It has been nearly two years now since Apple Inc’s chief executive officer, Tim Cook, visited India. Since then, loyal fans of the brand have been waiting eagerly for the day when Apple opens its flagship store in India.
Many in the industry believed the U.S. tech giant was a step closer to setting up its own store in India when the cabinet relaxed foreign direct investment norms for single brand retail traders on Wednesday. Under the new rules, single brand retailers are now allowed to invest in India without seeking government approval and they also have five years from the date of opening of their first store to meet the mandatory 30% domestic sourcing requirement.

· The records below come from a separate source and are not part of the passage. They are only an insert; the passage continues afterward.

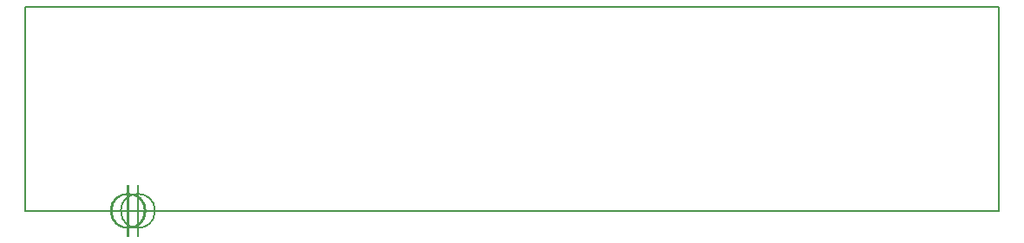
<source format=gm1>
G04 #@! TF.FileFunction,Profile,NP*
%FSLAX46Y46*%
G04 Gerber Fmt 4.6, Leading zero omitted, Abs format (unit mm)*
G04 Created by KiCad (PCBNEW (2016-02-18 BZR 6566)-product) date Thursday, 12 May 2016 22:35:57*
%MOMM*%
G01*
G04 APERTURE LIST*
%ADD10C,0.100000*%
%ADD11C,0.150000*%
G04 APERTURE END LIST*
D10*
D11*
X107666666Y-90000000D02*
G75*
G03X107666666Y-90000000I-1666666J0D01*
G01*
X103500000Y-90000000D02*
X108500000Y-90000000D01*
X106000000Y-87500000D02*
X106000000Y-92500000D01*
X107666666Y-90000000D02*
G75*
G03X107666666Y-90000000I-1666666J0D01*
G01*
X103500000Y-90000000D02*
X108500000Y-90000000D01*
X106000000Y-87500000D02*
X106000000Y-92500000D01*
X106666666Y-90000000D02*
G75*
G03X106666666Y-90000000I-1666666J0D01*
G01*
X102500000Y-90000000D02*
X107500000Y-90000000D01*
X105000000Y-87500000D02*
X105000000Y-92500000D01*
X106766666Y-90000000D02*
G75*
G03X106766666Y-90000000I-1666666J0D01*
G01*
X102600000Y-90000000D02*
X107600000Y-90000000D01*
X105100000Y-87500000D02*
X105100000Y-92500000D01*
X107666666Y-90000000D02*
G75*
G03X107666666Y-90000000I-1666666J0D01*
G01*
X103500000Y-90000000D02*
X108500000Y-90000000D01*
X106000000Y-87500000D02*
X106000000Y-92500000D01*
X107666666Y-90000000D02*
G75*
G03X107666666Y-90000000I-1666666J0D01*
G01*
X103500000Y-90000000D02*
X108500000Y-90000000D01*
X106000000Y-87500000D02*
X106000000Y-92500000D01*
X190000000Y-90000000D02*
X190000000Y-70000000D01*
X95000000Y-90000000D02*
X95000000Y-70000000D01*
X95000000Y-70000000D02*
X190000000Y-70000000D01*
X95000000Y-90000000D02*
X190000000Y-90000000D01*
M02*

</source>
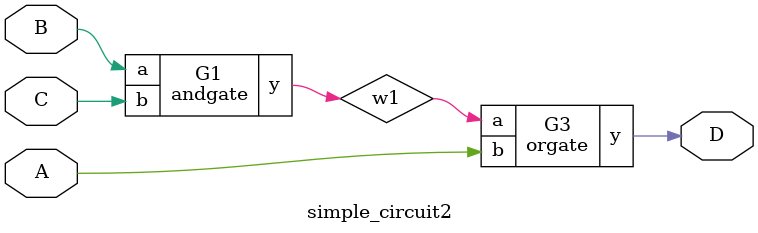
<source format=v>
module andgate(a,b,y);
    input a,b;
    output y;
    assign y = a & b;
endmodule
module notgate (a,y);
    input a;
    output y;
    assign y = !a;
endmodule
module orgate (a,b,y);
    input a,b;
    output y;
    assign y = a | b;
endmodule
module simple_circuit2(A,B,C,D,);
    output D;
    input A,B,C;
    wire w1; // tells that w1 is an output
    andgate G1(B,C,w1); // A and B are input while w1 is the output
    orgate G3(w1,A,D); // w1 and E are input while D is output
endmodule
</source>
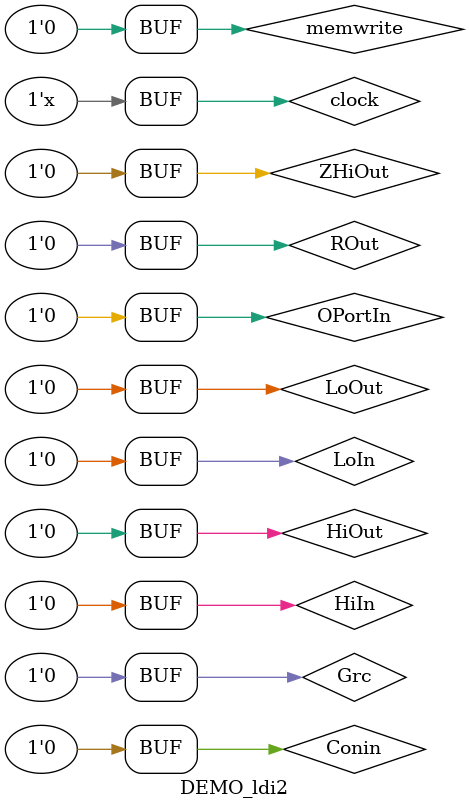
<source format=v>
`timescale 1ns/10ps
module DEMO_ldi2();

reg clock, clear;
reg [3:0] present_state;

reg HiIn, LoIn, ZIn, PCIn, MDRIn, MARIn, YIn, OPortIn, IRIn;
initial {HiIn, LoIn, ZIn, PCIn, MDRIn, MARIn, YIn, OPortIn, IRIn} = 0;
reg HiOut, LoOut, ZHiOut, ZLoOut, PCOut, MDROut, IPortOut, COut;
initial {HiOut, LoOut, ZHiOut, ZLoOut, PCOut, MDROut, IPortOut, COut} = 0;

reg [31:0] IPortInput = 0;

reg Gra, Grb, Grc, RIn, ROut, BAOut;
initial {Gra, Grb, Grc, RIn, ROut, BAOut} = 0;

reg Conin = 0;
wire ConOut;

reg memread = 0, memwrite = 0;
reg [4:0] ALUCode = 0;
reg initMem = 0;

DataPath dp(
	clock, clear, 
	HiIn, LoIn, ZIn, PCIn, MDRIn, MARIn, YIn, OPortIn, IRIn,
	HiOut, LoOut, ZHiOut, ZLoOut, PCOut, MDROut, IPortOut, COut,
	IPortInput,
	Gra, Grb, Grc, RIn, ROut, BAOut,
	Conin, ConOut,
	memread, memwrite, 
	ALUCode,
	initMem
);


//states and clock control:
parameter init1 = 4'd1, init2 = 4'd2, init3 = 4'd3, T0 = 4'd4, T1 = 4'd5, T2 = 4'd6, T3 = 4'd7, T4 = 4'd8, T5 = 4'd9, T6 = 4'd10, T7 = 4'd11;//can add more states here
initial begin clock = 0; present_state = 4'd0; end
always #10 clock = ~clock;
always @ (negedge clock) present_state = present_state + 1;



always @(present_state) begin
	case(present_state)
		init1: begin //Preload Register with value
			initMem = 1;
			IPortInput = 32'bxxxxx_0010_xxxx_0000000000001111000;//32'bxxxxx_register_xxxx_value
			IPortOut = 1;
			IRIn = 1;
			#15 IRIn = 0; IPortOut = 0; initMem = 0;
		end
		init2: begin
			Gra = 1;
			RIn = 1;
			COut = 1;
			#15 Gra = 0; RIn = 0; COut = 0;
		end
		init3: begin
			PCIn = 1;
			IPortInput = 32'd314;//preload PC with instruction memory location
			IPortOut = 1;
			#15 PCIn = 0; IPortOut = 0;
		end
		T0: begin
			PCOut = 1; MARIn = 1; ALUCode = 5'b11111; ZIn = 1;
			#15 PCOut = 0; MARIn = 0; ALUCode = 5'b0; ZIn = 0;
		end
		T1: begin
			ZLoOut = 1; PCIn = 1; memread = 1; MDRIn = 1;
			#15 ZLoOut = 0; PCIn = 0; memread = 0; MDRIn = 0;
		end
		T2: begin
			MDROut = 1; IRIn = 1;
			#15 MDROut = 0; IRIn = 0;
		end
		T3: begin
			Grb = 1; BAOut = 1; YIn = 1;
			#15 Grb = 0; BAOut = 0; YIn = 0;
		end
		T4: begin
			COut = 1; ALUCode = 5'b00011; ZIn = 1;
			#15 COut = 0; ZIn = 0;
		end
		T5: begin
			ZLoOut = 1; Gra = 1; RIn = 1;
			#15 ZLoOut = 0; Gra = 0; RIn = 0;
		end
		T6: begin
		end
		T7: begin 
		end
	endcase
end
endmodule 
</source>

However, Indian iPhone fans might still have to wait a while before they can shop at an Apple store in the country. Industry experts say the tweaked rules will not necessarily help Apple in India because a majority of smartphone components are sourced from South Korea and China.
“The relaxation won’t have Apple executives scurrying to find a location for its flagship stores as after five years the company would still have to meet the domestic sourcing requirements,” says Arvind Singhal, chairman and managing director of Technopak, a consultancy firm specialising in retail.
“I view today’s announcement almost as a non-event. First and foremost, single brand retail is a term peculiar to India. Secondly, the likes of Zara, H&M, Marks & Spencer, Ikea, and others are already in India.”
After Cook’s visit, Apple has been in constant dialogue with various Indian government departments to find a way to enter the country with its wholly-owned flagship stores. So far, the obvious hurdle preventing the iPhone maker from opening stores in India was that 100% foreign direct investment in single brand retail trade made it mandatory for foreign companies to source 30% of their raw material from India.
Singhal’s views are echoed by others who track the retail industry. “Today’s announcement is more for the optics. There are very few large single brand retailers who are waiting to invest in India,” says a consultant at a global audit and consultancy firm who did not want to be identified. “All the luxury brands already are present here by way of franchising.”